The most popular of all was the Ford Ranger, with nearly 10,000 sales.
Researchers John Horrocks and Nick Wilson wanted to look at why the vehicles were so popular, and analysed a year’s worth of auto magazines for clues.
They discovered the cars were always marketed as macho status symbols along with names like “raptor” or “rhino”; pictures of them flying through the air; and tag lines like “you’ll need a bigger garage”.
They argued the masculine marketing not only increased the cars’ popularity but also posed a direct barrier to shifting to smaller, greener cars needed to cut emissions and meet the country’s climate change commitments. “It’s not said explicitly, but the implication is that a ‘real man’ should drive one of these bigger vehicles,” Horrocks said.
“It’s straight macho – the idea that having a big car leads to prestige, adventure, aggression.”
Horrocks said not one woman was pictured driving a truck or SUV in the ads they studied.
“It was amusing, but it does pose a challenge to lowering emissions with these types of vehicles taking over the market.”

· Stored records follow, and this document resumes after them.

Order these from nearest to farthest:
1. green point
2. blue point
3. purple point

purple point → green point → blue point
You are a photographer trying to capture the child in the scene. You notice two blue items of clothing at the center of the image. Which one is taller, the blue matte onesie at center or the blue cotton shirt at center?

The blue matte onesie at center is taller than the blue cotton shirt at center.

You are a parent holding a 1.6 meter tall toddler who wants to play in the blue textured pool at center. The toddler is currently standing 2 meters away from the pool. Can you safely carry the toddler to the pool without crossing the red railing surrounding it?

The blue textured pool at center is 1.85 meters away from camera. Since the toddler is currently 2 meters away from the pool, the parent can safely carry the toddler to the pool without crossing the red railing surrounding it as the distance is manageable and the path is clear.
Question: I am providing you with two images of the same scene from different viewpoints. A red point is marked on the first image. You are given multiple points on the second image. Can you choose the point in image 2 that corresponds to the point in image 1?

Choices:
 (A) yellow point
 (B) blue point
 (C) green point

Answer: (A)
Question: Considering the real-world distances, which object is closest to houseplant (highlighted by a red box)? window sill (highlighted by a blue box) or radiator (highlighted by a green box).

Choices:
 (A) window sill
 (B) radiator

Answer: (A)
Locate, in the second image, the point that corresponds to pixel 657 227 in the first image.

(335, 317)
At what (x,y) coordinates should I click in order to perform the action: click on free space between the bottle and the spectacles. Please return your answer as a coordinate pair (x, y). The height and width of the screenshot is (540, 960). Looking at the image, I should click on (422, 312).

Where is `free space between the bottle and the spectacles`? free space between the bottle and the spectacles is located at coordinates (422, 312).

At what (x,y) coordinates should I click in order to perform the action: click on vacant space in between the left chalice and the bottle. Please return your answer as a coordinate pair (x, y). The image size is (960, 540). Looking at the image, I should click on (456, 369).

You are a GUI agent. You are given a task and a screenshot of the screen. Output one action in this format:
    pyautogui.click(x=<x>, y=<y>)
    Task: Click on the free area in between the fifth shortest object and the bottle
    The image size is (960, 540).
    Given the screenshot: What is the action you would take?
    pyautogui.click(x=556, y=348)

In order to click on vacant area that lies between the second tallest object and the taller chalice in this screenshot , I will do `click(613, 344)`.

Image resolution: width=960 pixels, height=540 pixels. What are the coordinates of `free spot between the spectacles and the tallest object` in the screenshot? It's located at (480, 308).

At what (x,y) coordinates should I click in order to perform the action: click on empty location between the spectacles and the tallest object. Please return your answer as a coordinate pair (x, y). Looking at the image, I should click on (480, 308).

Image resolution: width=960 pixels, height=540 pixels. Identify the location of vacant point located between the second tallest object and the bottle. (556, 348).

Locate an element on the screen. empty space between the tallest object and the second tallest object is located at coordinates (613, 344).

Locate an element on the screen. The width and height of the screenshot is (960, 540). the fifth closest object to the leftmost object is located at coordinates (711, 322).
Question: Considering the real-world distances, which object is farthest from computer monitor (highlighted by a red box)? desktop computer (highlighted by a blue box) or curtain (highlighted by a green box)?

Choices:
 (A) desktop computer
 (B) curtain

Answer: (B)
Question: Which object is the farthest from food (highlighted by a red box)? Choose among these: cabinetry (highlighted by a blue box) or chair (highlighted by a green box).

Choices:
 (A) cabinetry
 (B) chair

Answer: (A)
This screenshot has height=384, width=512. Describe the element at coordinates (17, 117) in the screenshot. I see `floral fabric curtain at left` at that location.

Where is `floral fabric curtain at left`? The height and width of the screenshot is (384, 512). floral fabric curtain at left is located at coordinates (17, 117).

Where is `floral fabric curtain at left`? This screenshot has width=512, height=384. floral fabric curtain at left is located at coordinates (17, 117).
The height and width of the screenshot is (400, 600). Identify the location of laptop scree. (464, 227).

Transport is the fastest-growing source of carbon emissions in New Zealand.
Greenpeace climate and energy campaigner Amanda Larsson said the Beasts study fit with what experts knew about the trucks’ popularity.
“For some people, if they pick a car like that, it boosts their identity. And if they’re marketed as manly, then men with disposable incomes might choose them to feel that way.”
She said the marketing played into other existing issues around gender and the environment – for example recent research had found that in Auckland, men aged 50-65 were most likely to deny manmade climate change; and a study from Penn State University suggested looking after the planet was seen as a typically “feminine” thing to do.
However Larsson said double-cab trucks were popular for other reasons as well – they were exempt from fringe benefit tax, and were convenient for those who could afford them.
Ford spokesman Tom Clancy said their research showed customers bought the Ranger because it best suited their lifestyle and it offered good value.
He said the marketing reflected customers’ actual interests – like fishing, boating and rugby. But while marketing played a role, the key reason behind the Ranger’s popularity was its engineering and design.
“As an example, more than 75 percent of Ranger customers chose it for its ability to meet both their work and lifestyle needs, which often involves towing,” he said.
Clancy said Ford’s efforts to reduce emissions focused on technology, and globally it invested “significantly” in developing smart engine technology across its platforms.
New Zealand is currently one of the only developed countries without car emission standards.
Associate Transport Minister Julie Anne Genter last year proposed a “feebate” scheme for fast-tracking the uptake of EVs, however it was shot down by New Zealand First.
Less than 1 per cent of new passenger vehicles registered in New Zealand are electric.